The engine ran riot. The wheels, frenzied with speed, carried out unattainable, fantastically swift revolutions; the over-strained pistons retracted, then eagerly pushed forward again; the possessed, breathless copper bins rattled. The needle on the pressure gauge went continually up—the red-hot furnace belched out fire, scorched the skin, burned the palms. That’s nothing! More! Further on! Faster! Full speed ahead! Full speed ahead!

A new heap of coal vanished into the abyss of the furnace and spattered a bunch of blood-like sparks—a new jet of steam shot blazing heat into melting pipes….

Grot fixed his feverish eyes on the ruby mouth of the furnace and drank in its swelter, sucked in its blood….

Suddenly—something surged, something hooted with a devilish whine—an explosion resounded, as if from a thousand cannons, thunder roared, as if from a hundred lightning bolts…. A fiery, entangled cloud burst forth, a confused column of fragments, iron hulls, bent sheet metal. Under the sky sputtered a rocket of bits and pieces, ripped-apart spans, blown-up bells….

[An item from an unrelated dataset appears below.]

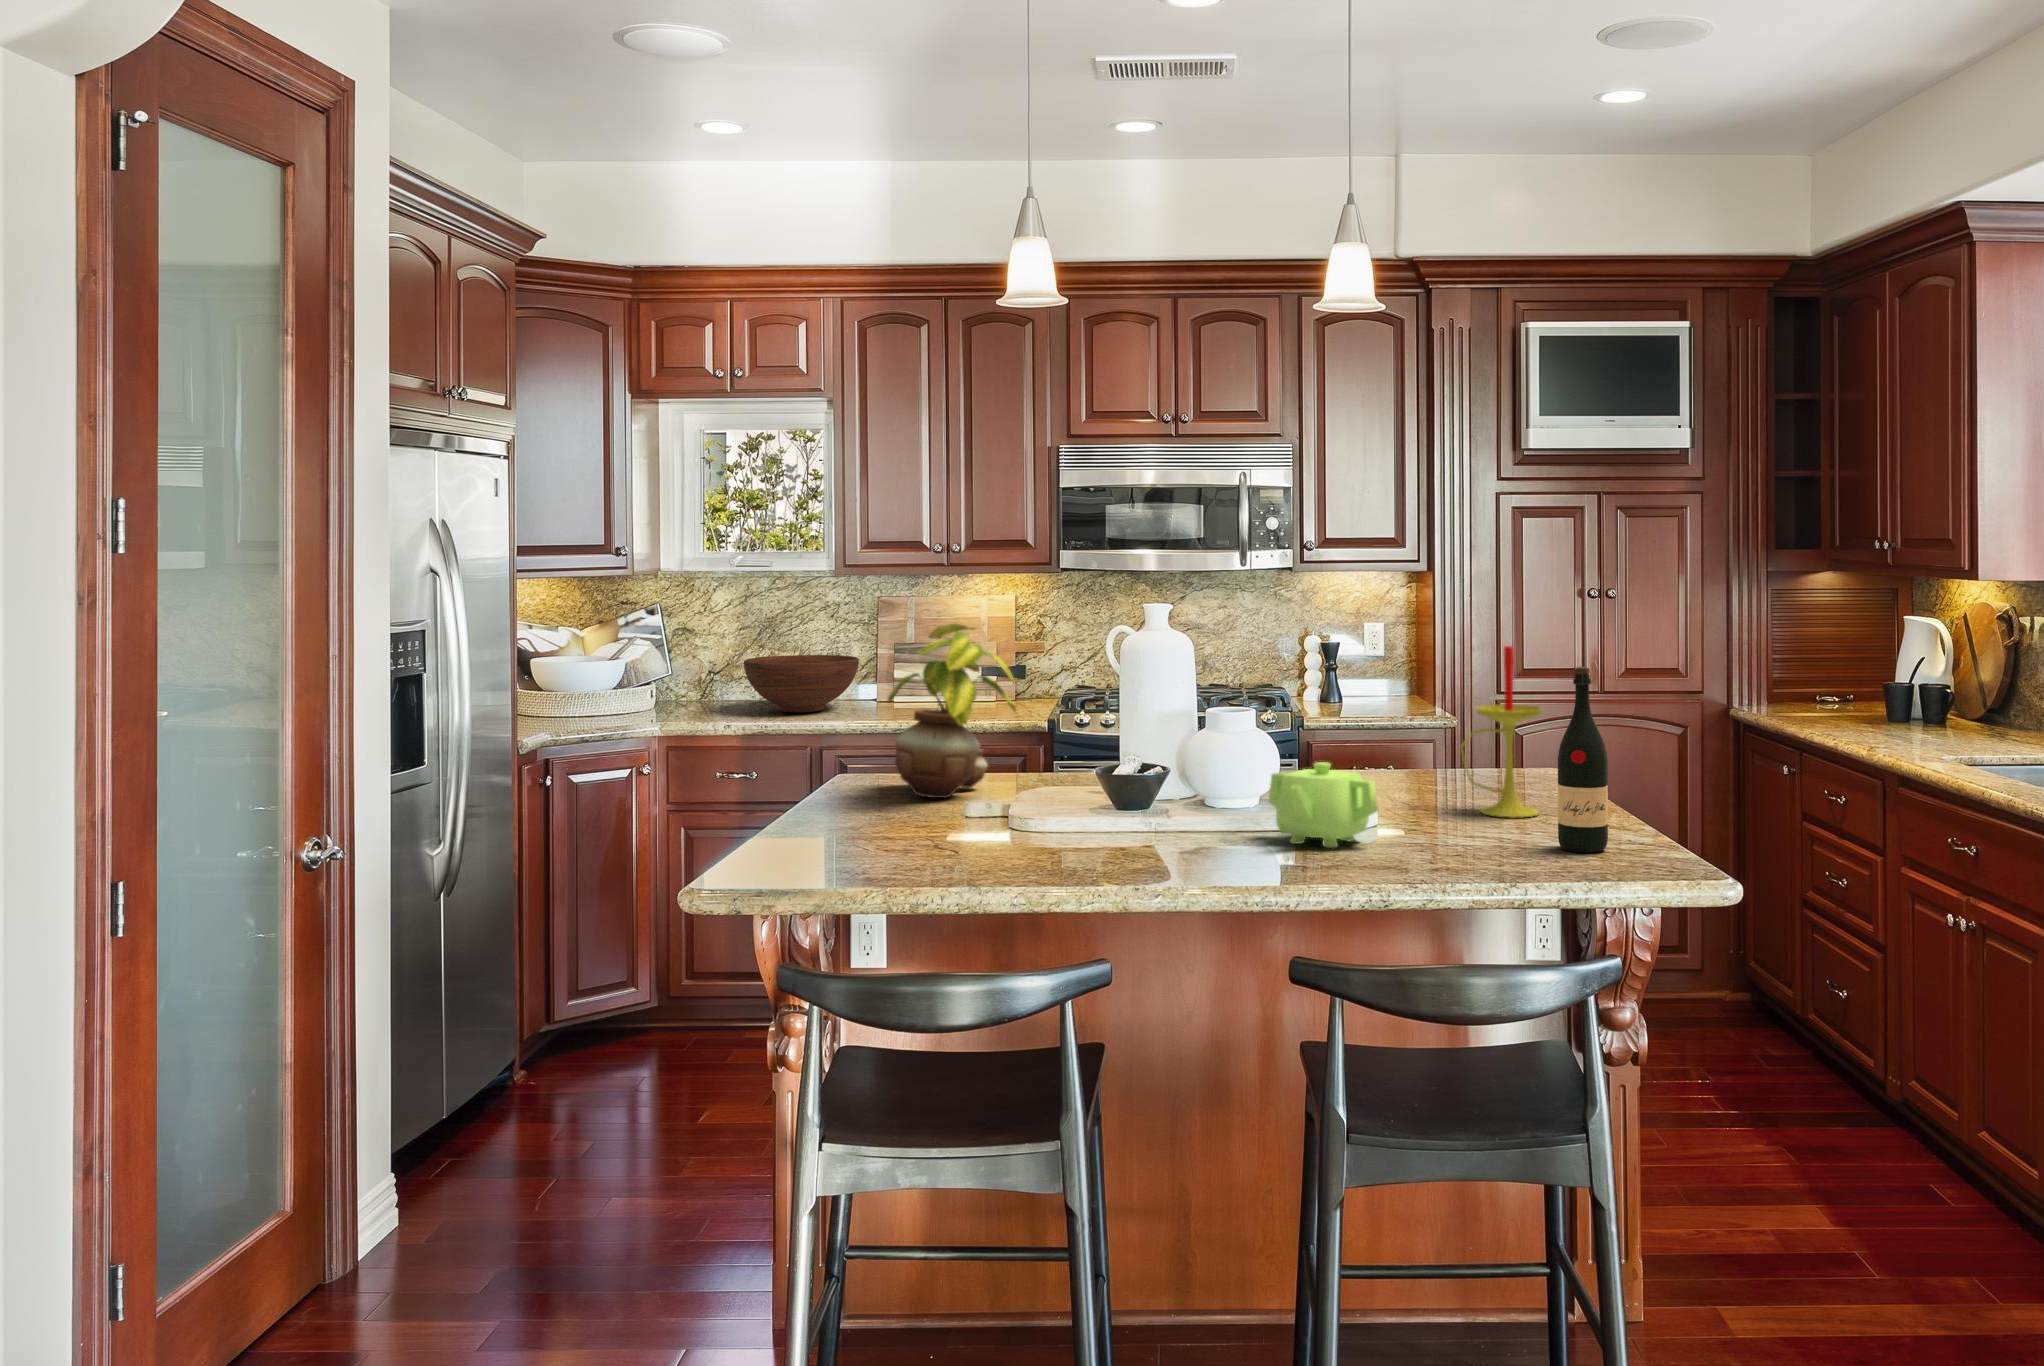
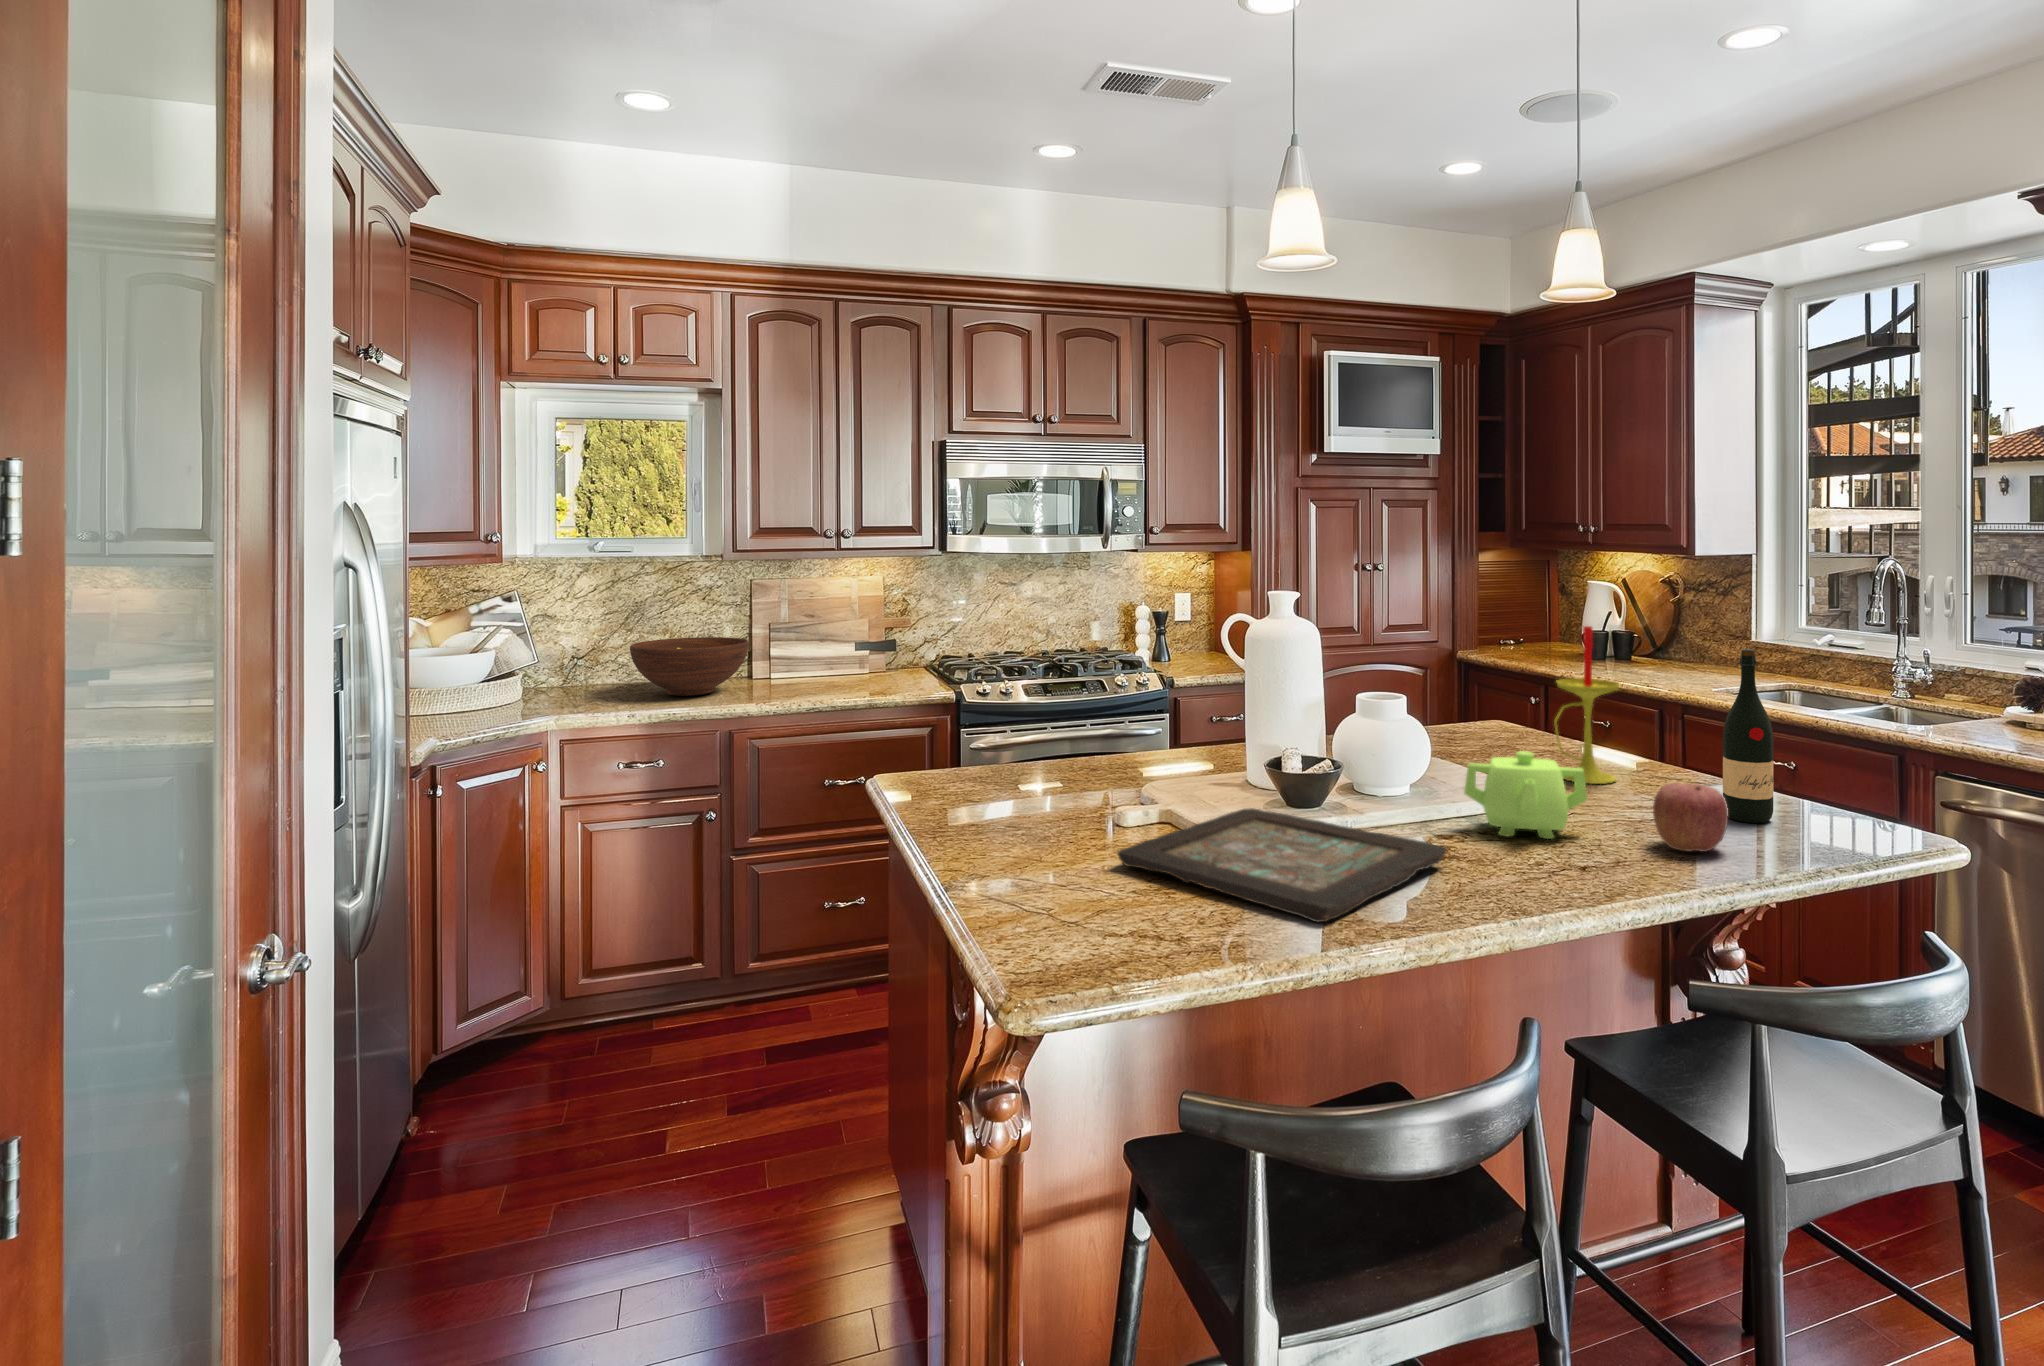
potted plant: present [888,624,1016,798] -> none [976,617,1133,804]
apple: none [1412,797,1486,865] -> present [1653,783,1728,852]
decorative tray: none [904,806,1182,875] -> present [1117,808,1447,922]

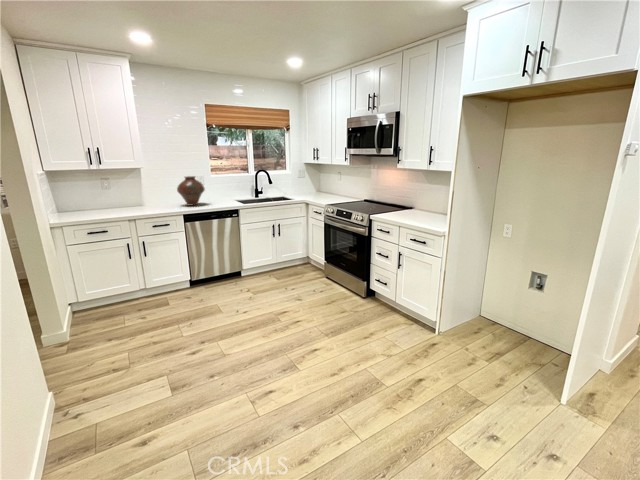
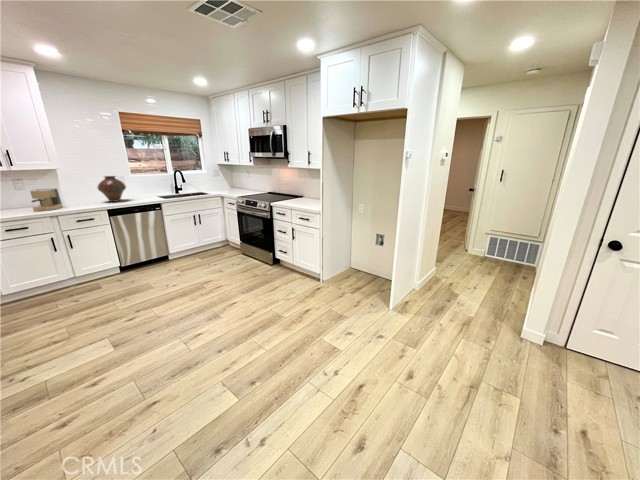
coffee maker: none [115,190,143,213] -> present [30,189,63,211]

The pall of night was rent asunder by Grot’s crimson end.

 

 

THE WANDERING TRAIN

 

 


 

FEVERISH ACTIVITY REIGNED at the Horsk train station. It was right before the holidays, an eagerly anticipated time when people could take off from work for a few days. The platform swarmed with those arriving and departing. Women’s excited faces flashed by, colourful hat ribbons flapped around, frantic rushing marked every scene. Here, the slender cylinder of an elegant gentleman’s top hat pushed through the crowds; there, a priest’s black cassock could be seen; elsewhere, under arcades, soldiers in blue squeezed through the crush; nearby, workers in their grey shirts tried to make their way in the press. Exuberant life seethed, and strained against the confines of the station, it overflowed noisily beyond its area. The chaotic bustle of the passengers, the exhortations of the porters, the sound of whistles, the noise of released steam all merged into a giddy symphony in which one became lost, surrendering the diminished, deafened self onto the waves of a mighty element to be carried, rocked, dazed….

The railway employees were working at an intense pace.